Oh, I just see the badge "no view and no answer for a long time" and it bring me back here. I've finally found the answer :
The register is something you do only one time so you can send the hash key without a really good protection. (I mean against sniffing).
So here is the scenario to register :
- Client enter login and password
- Client sends login, hash (sha256(login + password))
- The server store this pair in database (you can cache it in hashmap to increase speed)
Now for the login
- Client : ask for a session salt throught a rest service or hidden field in html page.

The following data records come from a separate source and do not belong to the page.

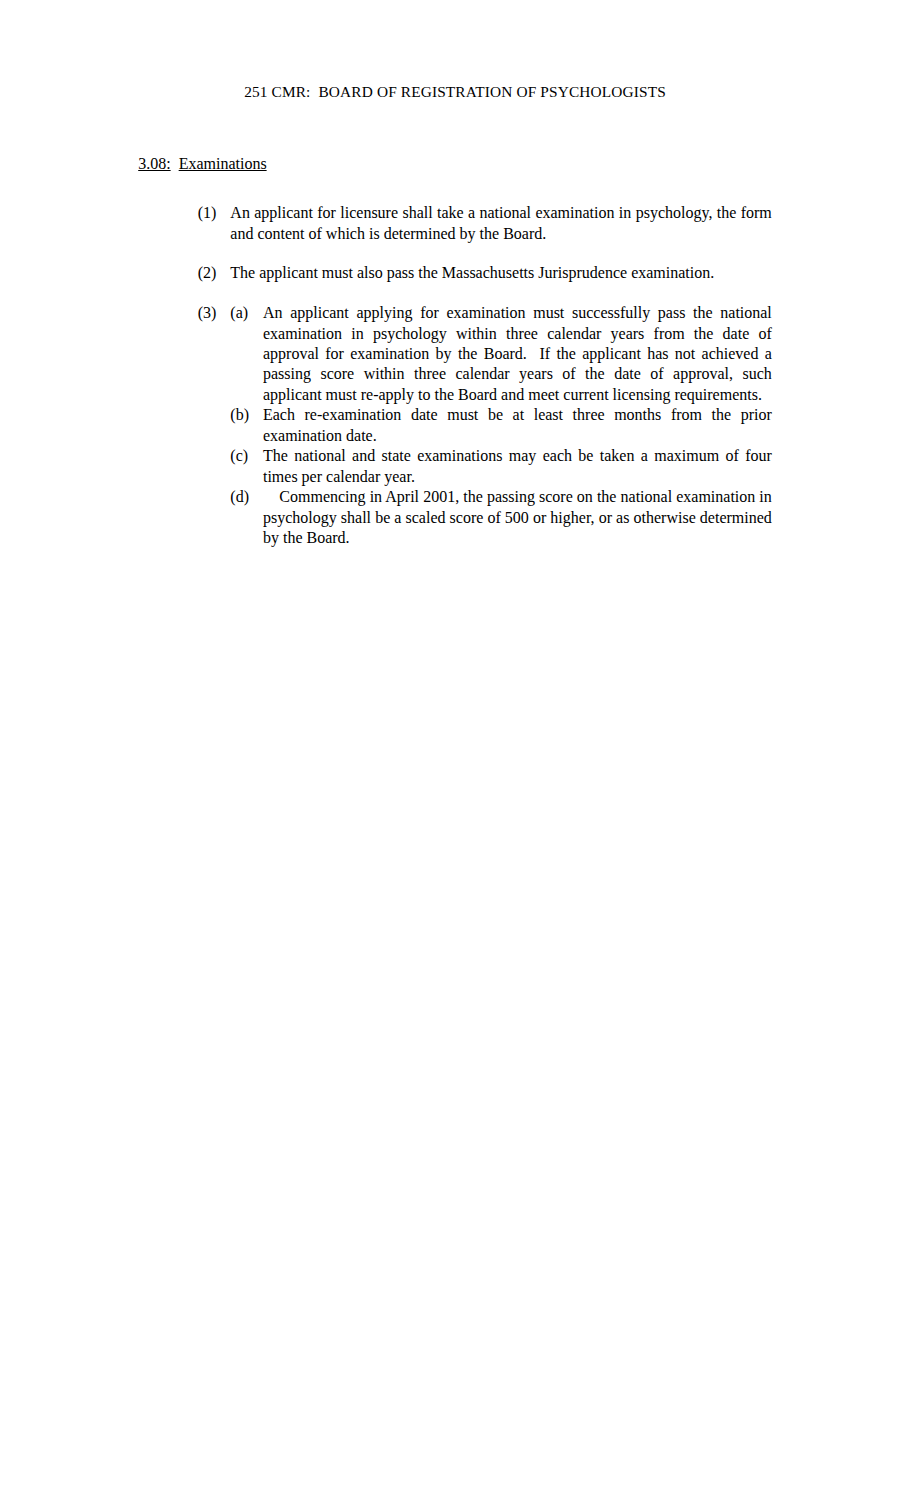251 CMR: BOARD OF REGISTRATION OF PSYCHOLOGISTS
3.08: Examinations
(1) An applicant for licensure shall take a national examination in psychology, the form and content of which is determined by the Board.
(2) The applicant must also pass the Massachusetts Jurisprudence examination.
(3)
(a) An applicant applying for examination must successfully pass the national examination in psychology within three calendar years from the date of approval for examination by the Board. If the applicant has not achieved a passing score within three calendar years of the date of approval, such applicant must re-apply to the Board and meet current licensing requirements.
(b) Each re-examination date must be at least three months from the prior examination date.
(c) The national and state examinations may each be taken a maximum of four times per calendar year.
(d) Commencing in April 2001, the passing score on the national examination in psychology shall be a scaled score of 500 or higher, or as otherwise determined by the Board.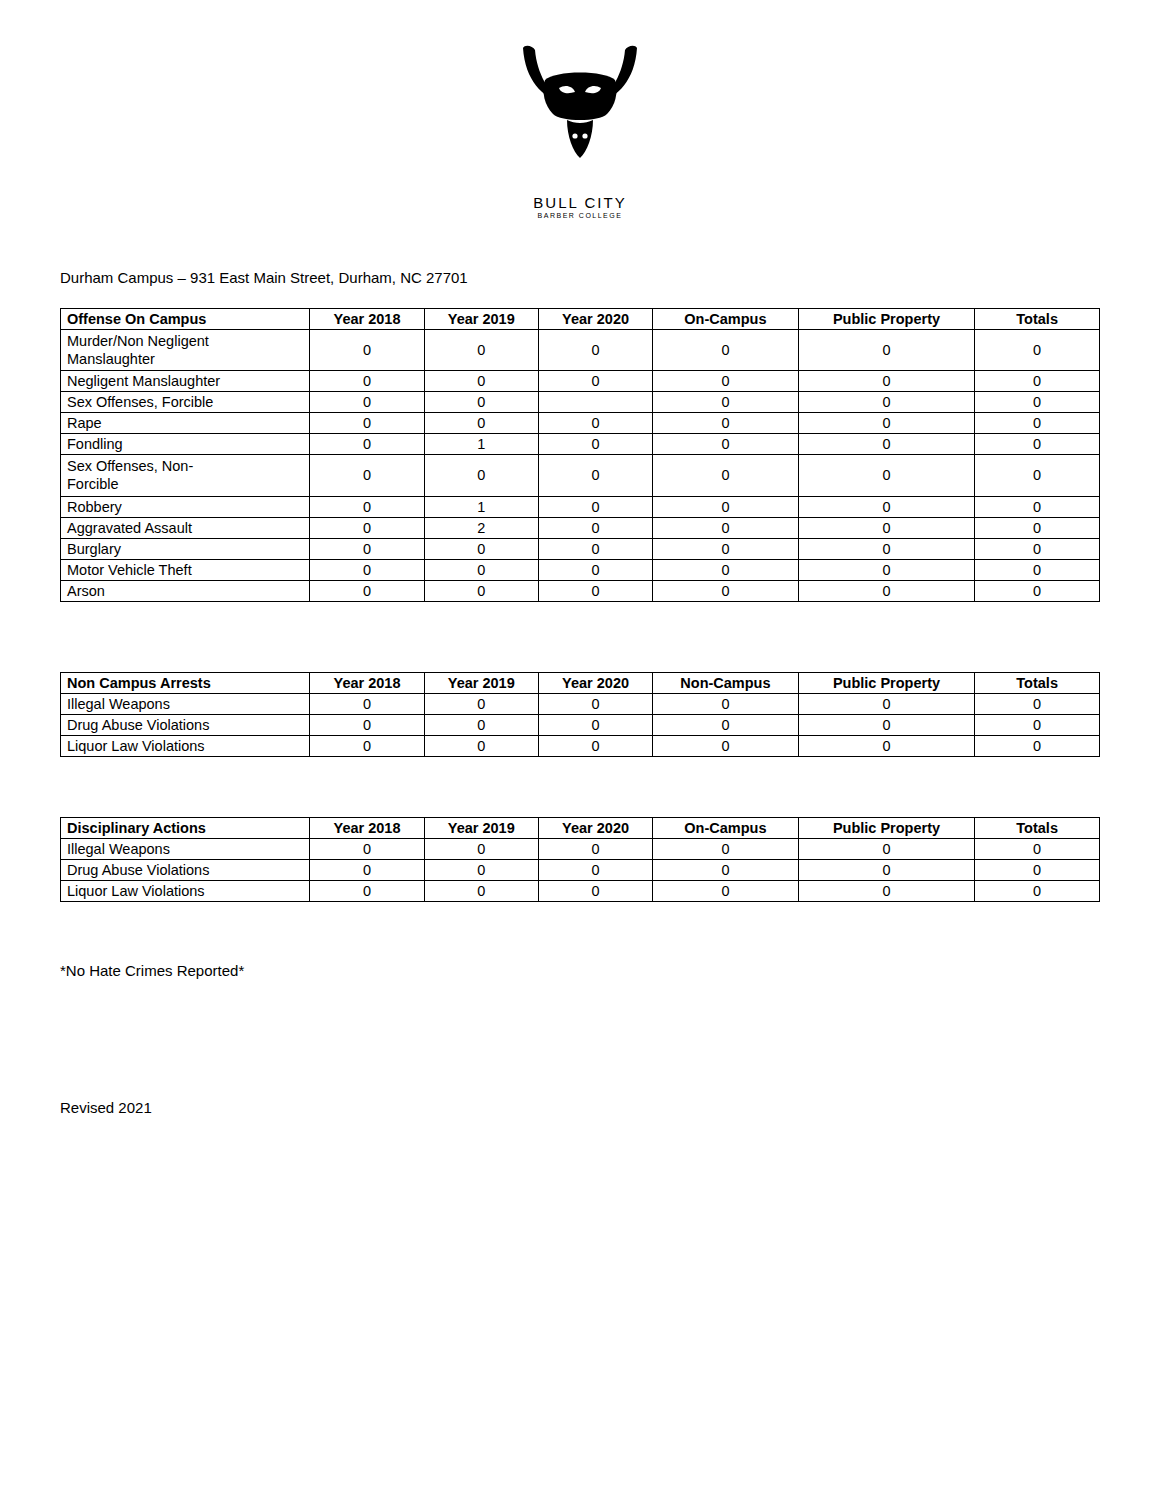BULL CITY
BARBER COLLEGE
Durham Campus – 931 East Main Street, Durham, NC 27701
| Offense On Campus | Year 2018 | Year 2019 | Year 2020 | On-Campus | Public Property | Totals |
| --- | --- | --- | --- | --- | --- | --- |
| Murder/Non Negligent Manslaughter | 0 | 0 | 0 | 0 | 0 | 0 |
| Negligent Manslaughter | 0 | 0 | 0 | 0 | 0 | 0 |
| Sex Offenses, Forcible | 0 | 0 | | 0 | 0 | 0 |
| Rape | 0 | 0 | 0 | 0 | 0 | 0 |
| Fondling | 0 | 1 | 0 | 0 | 0 | 0 |
| Sex Offenses, Non- Forcible | 0 | 0 | 0 | 0 | 0 | 0 |
| Robbery | 0 | 1 | 0 | 0 | 0 | 0 |
| Aggravated Assault | 0 | 2 | 0 | 0 | 0 | 0 |
| Burglary | 0 | 0 | 0 | 0 | 0 | 0 |
| Motor Vehicle Theft | 0 | 0 | 0 | 0 | 0 | 0 |
| Arson | 0 | 0 | 0 | 0 | 0 | 0 |
| Non Campus Arrests | Year 2018 | Year 2019 | Year 2020 | Non-Campus | Public Property | Totals |
| --- | --- | --- | --- | --- | --- | --- |
| Illegal Weapons | 0 | 0 | 0 | 0 | 0 | 0 |
| Drug Abuse Violations | 0 | 0 | 0 | 0 | 0 | 0 |
| Liquor Law Violations | 0 | 0 | 0 | 0 | 0 | 0 |
| Disciplinary Actions | Year 2018 | Year 2019 | Year 2020 | On-Campus | Public Property | Totals |
| --- | --- | --- | --- | --- | --- | --- |
| Illegal Weapons | 0 | 0 | 0 | 0 | 0 | 0 |
| Drug Abuse Violations | 0 | 0 | 0 | 0 | 0 | 0 |
| Liquor Law Violations | 0 | 0 | 0 | 0 | 0 | 0 |
*No Hate Crimes Reported*
Revised 2021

- Server : generate the salt from datetime and random and store in session
- Client enter the login and password
- Client javascript hash sha256(sha256(login + password) + salt) and store the pair (login, hash) in the localstorage (html5, be carefull to modernizer or other stuff like this, this pair need to stay private)
- Server check if (sha256(stored_hash_for_login + salt_in_session) == hash received)
- Server : if it's ok store the token shared with the Client
- Client logged in
Now Everytime the client want to make a authenticate request, he will use the following method :
- get the pair (login, token) from localstorage
- generate a hash of is request like this :
- hash_request = sha256(login + sha256(token + timestamp) + sha256(token + paramA) + ...)
- The param need to be in alphabetic order.
The Server receive the request (login, timestamp, params, hash_request), check if the timestamp is not too old and do the generate the hash_request from the token in hashmap for the login and check if it the same. In this way, you avoid the replay (timestamp) and the clear password.